_Task objective:_ Repeat the entries exactly as they appear.

_Provided records:_
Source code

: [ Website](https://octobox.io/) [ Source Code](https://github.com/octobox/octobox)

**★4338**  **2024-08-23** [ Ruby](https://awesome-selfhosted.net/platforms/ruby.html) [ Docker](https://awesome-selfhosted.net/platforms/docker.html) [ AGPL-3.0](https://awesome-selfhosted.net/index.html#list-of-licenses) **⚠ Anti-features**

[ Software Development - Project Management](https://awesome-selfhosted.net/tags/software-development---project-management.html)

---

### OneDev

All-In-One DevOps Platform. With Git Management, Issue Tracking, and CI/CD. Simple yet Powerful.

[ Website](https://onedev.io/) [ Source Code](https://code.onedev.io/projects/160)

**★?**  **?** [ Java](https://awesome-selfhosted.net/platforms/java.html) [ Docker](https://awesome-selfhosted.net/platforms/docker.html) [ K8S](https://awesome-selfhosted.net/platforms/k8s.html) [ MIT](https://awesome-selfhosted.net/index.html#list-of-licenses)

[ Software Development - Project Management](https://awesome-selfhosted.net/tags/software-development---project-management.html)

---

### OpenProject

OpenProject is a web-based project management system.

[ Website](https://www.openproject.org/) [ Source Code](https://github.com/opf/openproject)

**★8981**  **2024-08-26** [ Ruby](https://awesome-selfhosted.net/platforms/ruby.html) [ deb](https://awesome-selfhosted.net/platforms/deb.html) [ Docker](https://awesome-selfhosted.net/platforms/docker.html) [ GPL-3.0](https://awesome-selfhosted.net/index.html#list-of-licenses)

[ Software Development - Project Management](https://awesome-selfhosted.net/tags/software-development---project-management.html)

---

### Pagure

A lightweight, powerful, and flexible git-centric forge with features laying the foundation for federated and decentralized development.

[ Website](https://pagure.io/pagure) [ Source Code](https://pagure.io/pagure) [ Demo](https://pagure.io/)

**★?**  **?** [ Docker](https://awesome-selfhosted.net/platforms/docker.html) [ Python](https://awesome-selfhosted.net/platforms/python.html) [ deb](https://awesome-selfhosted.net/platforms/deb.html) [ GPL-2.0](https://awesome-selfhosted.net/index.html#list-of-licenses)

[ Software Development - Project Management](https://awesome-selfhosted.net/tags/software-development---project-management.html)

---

_Response:_
Source code

: [ Website](https://octobox.io/) [ Source Code](https://github.com/octobox/octobox)

**★4338**  **2024-08-23** [ Ruby](https://awesome-selfhosted.net/platforms/ruby.html) [ Docker](https://awesome-selfhosted.net/platforms/docker.html) [ AGPL-3.0](https://awesome-selfhosted.net/index.html#list-of-licenses) **⚠ Anti-features**

[ Software Development - Project Management](https://awesome-selfhosted.net/tags/software-development---project-management.html)

---

### OneDev

All-In-One DevOps Platform. With Git Management, Issue Tracking, and CI/CD. Simple yet Powerful.

[ Website](https://onedev.io/) [ Source Code](https://code.onedev.io/projects/160)

**★?**  **?** [ Java](https://awesome-selfhosted.net/platforms/java.html) [ Docker](https://awesome-selfhosted.net/platforms/docker.html) [ K8S](https://awesome-selfhosted.net/platforms/k8s.html) [ MIT](https://awesome-selfhosted.net/index.html#list-of-licenses)

[ Software Development - Project Management](https://awesome-selfhosted.net/tags/software-development---project-management.html)

---

### OpenProject

OpenProject is a web-based project management system.

[ Website](https://www.openproject.org/) [ Source Code](https://github.com/opf/openproject)

**★8981**  **2024-08-26** [ Ruby](https://awesome-selfhosted.net/platforms/ruby.html) [ deb](https://awesome-selfhosted.net/platforms/deb.html) [ Docker](https://awesome-selfhosted.net/platforms/docker.html) [ GPL-3.0](https://awesome-selfhosted.net/index.html#list-of-licenses)

[ Software Development - Project Management](https://awesome-selfhosted.net/tags/software-development---project-management.html)

---

### Pagure

A lightweight, powerful, and flexible git-centric forge with features laying the foundation for federated and decentralized development.

[ Website](https://pagure.io/pagure) [ Source Code](https://pagure.io/pagure) [ Demo](https://pagure.io/)

**★?**  **?** [ Docker](https://awesome-selfhosted.net/platforms/docker.html) [ Python](https://awesome-selfhosted.net/platforms/python.html) [ deb](https://awesome-selfhosted.net/platforms/deb.html) [ GPL-2.0](https://awesome-selfhosted.net/index.html#list-of-licenses)

[ Software Development - Project Management](https://awesome-selfhosted.net/tags/software-development---project-management.html)

---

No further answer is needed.